Au coeur de la tempête, le premier ministre accuse l'opposition péquiste de mener une campagne de calomnies.

«Mme Marois ne peut quand même pas parler d'économie puisque le Québec connaît des résultats reluisants. Je déplore qu'elle ait succombé au salissage, qu'elle ait choisi de faire de l'économie une question secondaire. Nous avons choisi l'économie, eux ont choisi le salissage», a lancé M. Charest.
35 commentaires
  • Pierre-S Lefebvre - Inscrit 4 décembre 2009 23 h 58

    Et moi j`aurais besoin de $100,000

    Y aurait-il une organisation politique qui voudrait investir $100,000 sur moi sans attente de retour d`ascenseur? Pour qui prend-il le peuple? Si son train de vie doit s`accroître tout en recevant une pension du fédéral, un salaire de $186,000 comme Premier ministre et un compte de dépenses sans contraintes. Posséder 3 propriétés en ajout de l`appartement de fonction et 3 Lexus avec chauffeur. Se faire payer des vacances au Mexique, en Italie et Argentine de surplus. Et il se trouve à court de petit change qu`il se réclame de $75,000 fu Parti Libéral! Je me demande s`il a adopté la tendance lourde des Libéraux du genre `tout m`est dû.` La réponse est très claire pour tous excepté Jean Charest. Un singe chinois n`entendait, ne voyait et ne disait rien en tout temps.

  • Sophie Maheu - Abonné 5 décembre 2009 07 h 21

    Dites-moi ! Euh!

    Euh! pardon! moi ce serait pour une petite question. Je suis un peu gêné là! Euh! je vais avoir l'air de jouer au flic ou plutôt au nouveau citoyen-modèle, le délateur, mais ça me turlupine depuis que le chat est sorti du sac. Euh! lorsque nous avons tous appris que M Charest recevait un petit bonus pour accomplir sa mission canadienne au Québec, est-ce que les messieurs de Revenu-Québec ont vérifié ses rapports d'impôt? Parce que euh! vous me pardonnerez mais on nous prend peut-être pour des cons, faudrait pas nous prendre pour des valises en plus. Parce que, entre-nous, un petit 75,000$ d'appoint lorsque tu t'installes à Westmount, il ne t'en reste pas beaucoup si tu le partages avec le fisc. On est peut-être devenus ankylosés au Québec mais comme on dit < on a déjà vu neiger >.

  • Rodrigue Guimont - Abonnée 5 décembre 2009 08 h 54

    « Rien à voir » dit-il !!!


    Quand le Premier Ministre Jean Charest disait en fin de session parlementaire aux journalistes qu’il avait besoin de ce salaire pour «que je puisse avoir ce qu’il me faut pour vivre» et que ce supplément de revenu «n’avait rien à voir» (répété deux fois plutôt qu’une) avec un semblant même de corruption, il joue effrontément avec les mots.

    Ce sont les donateurs libéraux qui donnent, plus qu’il est permis, au Parti Libéral du Québec qui remet à son tour une somme d’argent comme salaire d’appoint au Premier Ministre du Québec.

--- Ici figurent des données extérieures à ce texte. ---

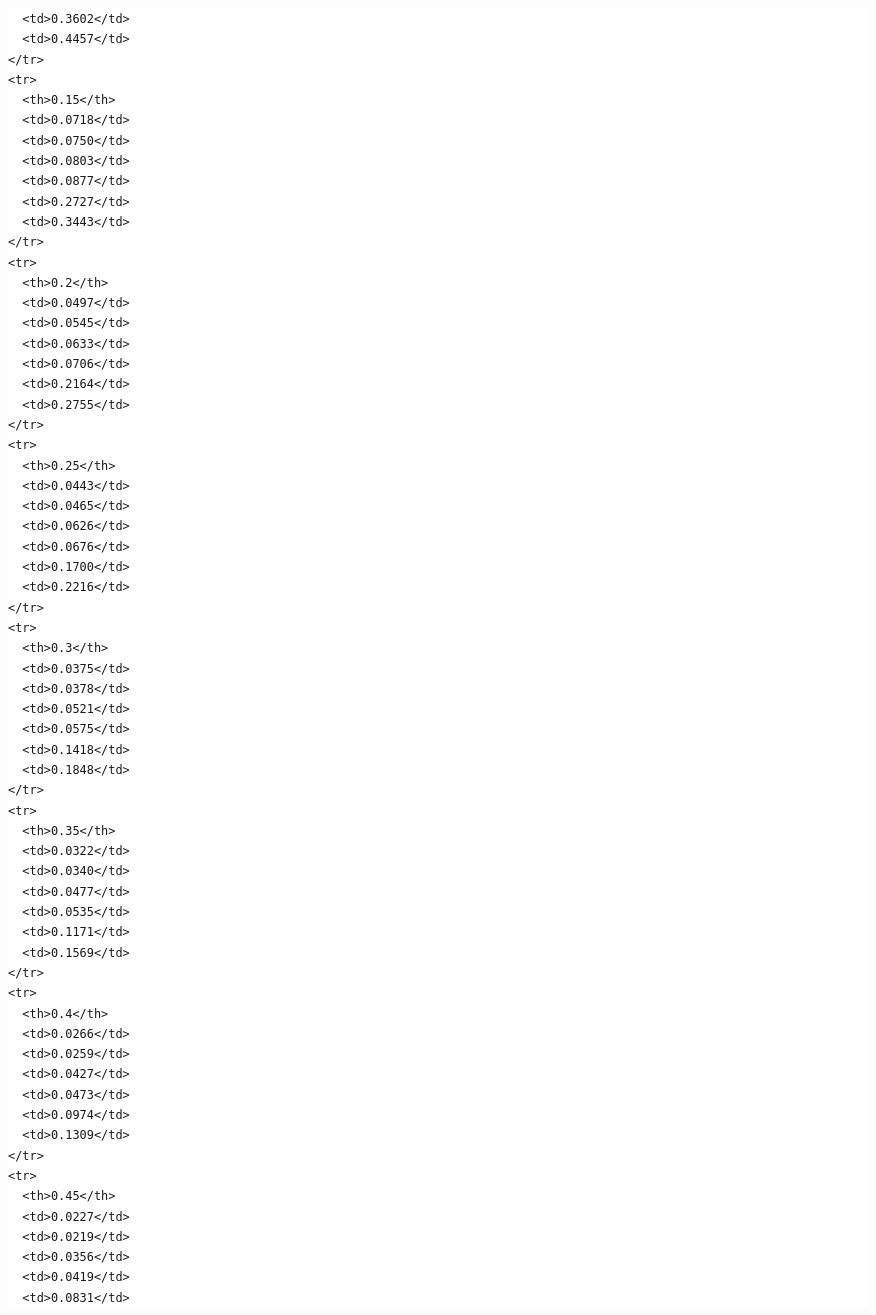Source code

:       <td>0.3602</td>
      <td>0.4457</td>
    </tr>
    <tr>
      <th>0.15</th>
      <td>0.0718</td>
      <td>0.0750</td>
      <td>0.0803</td>
      <td>0.0877</td>
      <td>0.2727</td>
      <td>0.3443</td>
    </tr>
    <tr>
      <th>0.2</th>
      <td>0.0497</td>
      <td>0.0545</td>
      <td>0.0633</td>
      <td>0.0706</td>
      <td>0.2164</td>
      <td>0.2755</td>
    </tr>
    <tr>
      <th>0.25</th>
      <td>0.0443</td>
      <td>0.0465</td>
      <td>0.0626</td>
      <td>0.0676</td>
      <td>0.1700</td>
      <td>0.2216</td>
    </tr>
    <tr>
      <th>0.3</th>
      <td>0.0375</td>
      <td>0.0378</td>
      <td>0.0521</td>
      <td>0.0575</td>
      <td>0.1418</td>
      <td>0.1848</td>
    </tr>
    <tr>
      <th>0.35</th>
      <td>0.0322</td>
      <td>0.0340</td>
      <td>0.0477</td>
      <td>0.0535</td>
      <td>0.1171</td>
      <td>0.1569</td>
    </tr>
    <tr>
      <th>0.4</th>
      <td>0.0266</td>
      <td>0.0259</td>
      <td>0.0427</td>
      <td>0.0473</td>
      <td>0.0974</td>
      <td>0.1309</td>
    </tr>
    <tr>
      <th>0.45</th>
      <td>0.0227</td>
      <td>0.0219</td>
      <td>0.0356</td>
      <td>0.0419</td>
      <td>0.0831</td>
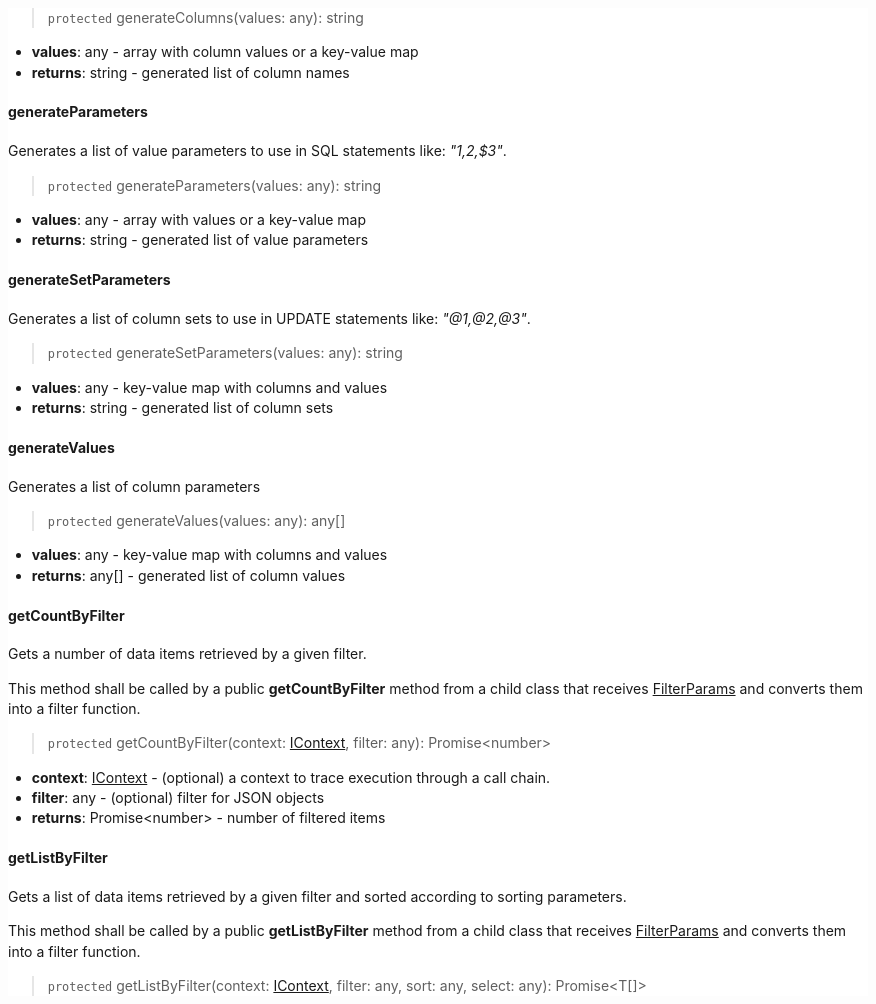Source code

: > `protected` generateColumns(values: any): string

- **values**: any - array with column values or a key-value map
- **returns**: string - generated list of column names 


#### generateParameters
Generates a list of value parameters to use in SQL statements like: *"$1,$2,$3"*.

> `protected` generateParameters(values: any): string

- **values**: any - array with values or a key-value map
- **returns**: string - generated list of value parameters


#### generateSetParameters
Generates a list of column sets to use in UPDATE statements like: *"@1,@2,@3"*.

> `protected` generateSetParameters(values: any): string

- **values**: any - key-value map with columns and values
- **returns**: string - generated list of column sets


#### generateValues
Generates a list of column parameters

> `protected` generateValues(values: any): any[]

- **values**: any - key-value map with columns and values
- **returns**: any[] - generated list of column values



#### getCountByFilter
Gets a number of data items retrieved by a given filter.

This method shall be called by a public **getCountByFilter** method from a child class that
receives [FilterParams](../../../data/query/filter_params) and converts them into a filter function.

> `protected` getCountByFilter(context: [IContext](../../../components/context/icontext), filter: any): Promise\<number\>

- **context**: [IContext](../../../components/context/icontext) - (optional) a context to trace execution through a call chain.
- **filter**: any - (optional) filter for JSON objects
- **returns**: Promise\<number\> - number of filtered items


#### getListByFilter
Gets a list of data items retrieved by a given filter and sorted according to sorting parameters.

This method shall be called by a public **getListByFilter** method from a child class that
receives [FilterParams](../../../data/query/filter_params) and converts them into a filter function.

> `protected` getListByFilter(context: [IContext](../../../components/context/icontext), filter: any, sort: any, select: any): Promise\<T[]\>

    Or, salaire, rémunération, paye, gages, rétribution, traitement, la définition reste sensiblement la même : somme d’argent payé régulièrement par l’employeur à la personne qu’il emploie en échange d’un travail.

    Jean Charest est-il au service du Parti Libéral ou de tous les Québécois? Ceux qui paient ses salaires sont en mesure de savoir où vont ses allégeances, au Parti ou au Peuple?

  • Philippe Landry - Inscrit 5 décembre 2009 09 h 42

    Autre question

    Quelque chose m'inquiète depuis que cette affaire est devenue publique: y a-t-il d'autres députés libéraux qui reçoivent une prime en dessous de la table? Curieusement, aucun journaliste ou parti d'opposition n'a cru bon soulever cette question.

  • André Loiseau - Inscrit 5 décembre 2009 09 h 47

    Comment réussir dans la vie?


    Je vis avec $20 000, qui dit mieux? Plusieurs, mais ils ne sont pas en politique et s'ils font $25 000 grâce au travail au noir, ils deviennent des bandits. Que penser de ce gouvernement où le népotisme règne en maître, sans avoir à rendre des comptes lorsque l'on parle de millions. Heureusement que nous vivons en démocratie avec la liberté d'empocher sans retenue.
    Les banques alimentaires ne fournissent plus. Il y a tellement d'"imbéciles" sans talents, n'ayant pas fait d'études qui ne savent pas comment s'organiser... ou de quelle façon organiser les autres.
    Peut-être Charest s'enfuira -t-il un jour, avec la joyeuse cagnotte, comme les Duvalier?